The MBB reminded the lead belt of the importance of the Graphical Summary and so, together, they ran the numbers though Minitab. The first reaction was stunning and sobering. While the histogram reflected the expected right skewness of the data (most values on the left (closer to zero) with descending numbers of values extending well to the right, beyond 50 days. The stunning discovery was seeing a number of values below zero. From the stats side of the Graphical Summary they noticed that the minimum value in the Days to Pay column (the Y) was-16 days and the maximum value was 131 days. The longest time someone waited for payment was 131 days while apparently at least one person was paid 16 days before the claim was even started. Hlmmm.

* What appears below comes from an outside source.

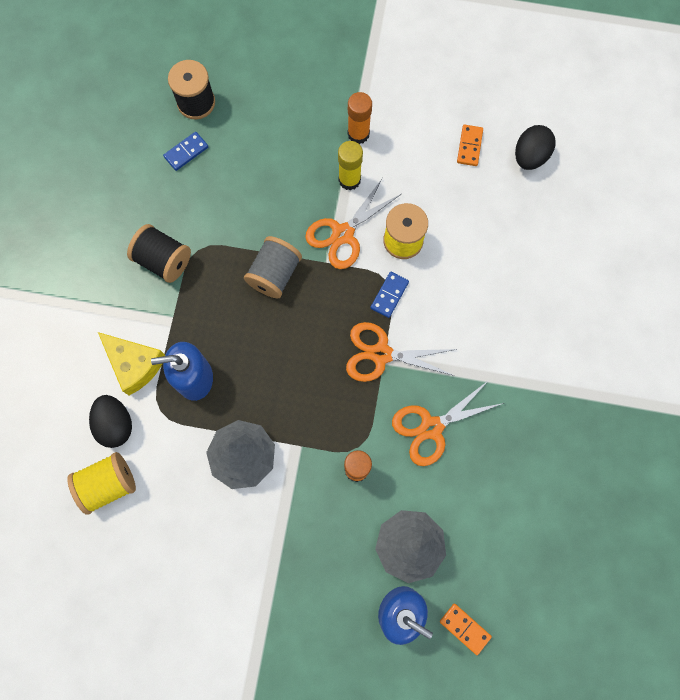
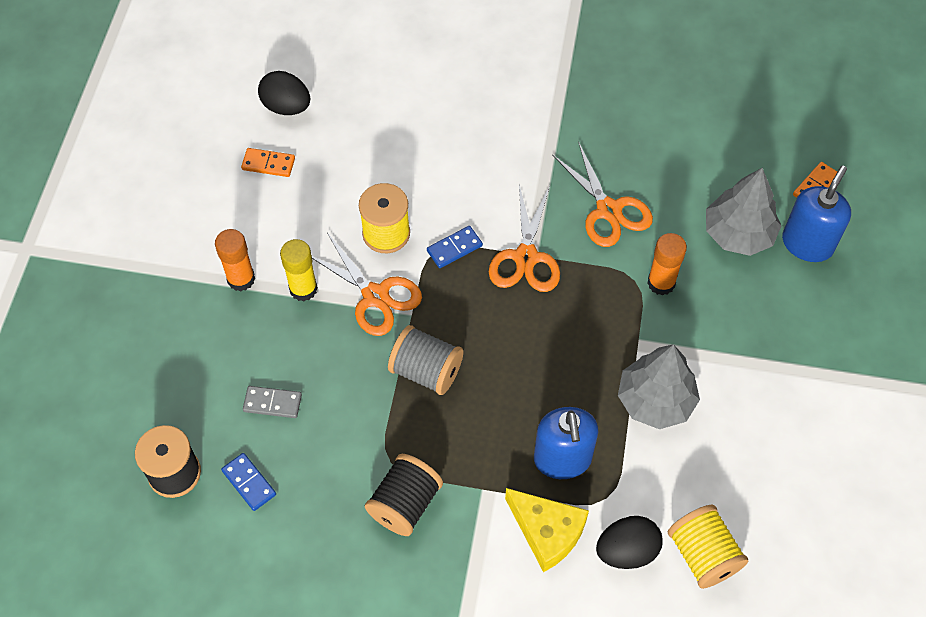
camera: 90 degrees left, 15 degrees down
yellow cheese [98,332,165,395] -> yellow cheese turned 90 degrees clockwise [505,488,589,572]
blue domino [370,272,409,318] -> blue domino turned 60 degrees counterclockwise [427,226,483,268]
none -> grey domino [243,386,302,418]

Studying the Minitab worksheet the lead belt and MBB noted the values in the Days to Pay column (the Y data) were calculated by subtracting the values in the Date Completed column from the values in the Date Started column. The difference was the cycle time in days. This led to an “aha” moment.

By subsetting the Minitab worksheet to examine only the rows of data with negative Days to Pay they discovered that a number of claims were submitted with the start and finish dates in the wrong column. In those situations a larger number (Date Completed) was subtracted from the smaller number (Date Started) resulting in a negative number in the Days to Pay.

The whole situation suddenly became clear. Some of the data in the Days to Pay column was wrong. As the data for start and finish dates were manually input into the original Excel spreadsheet the cause was probably human error. And by simply reversing the values in those affected row of data the negative numbers disappeared.

When running a Graphical Summary with the corrected data the same skewness appeared (as expected) but no values were negative. In fact the shortest waiting time was 8 days while the maximum number of days to pay remained at 131. Now the team could work with data that made sense.

The lesson is obvious. Before launching into analyses of new data a Green or Black belt should always run a Graphical Anaysis of a new worksheet. This simple and easy step provides you with a world useful information and can help you avoid costly errors by working with data are not correct.

By the way, the project was successful with the maximum waiting time reduced to 35 days and over 65% of claims paid in 21 days.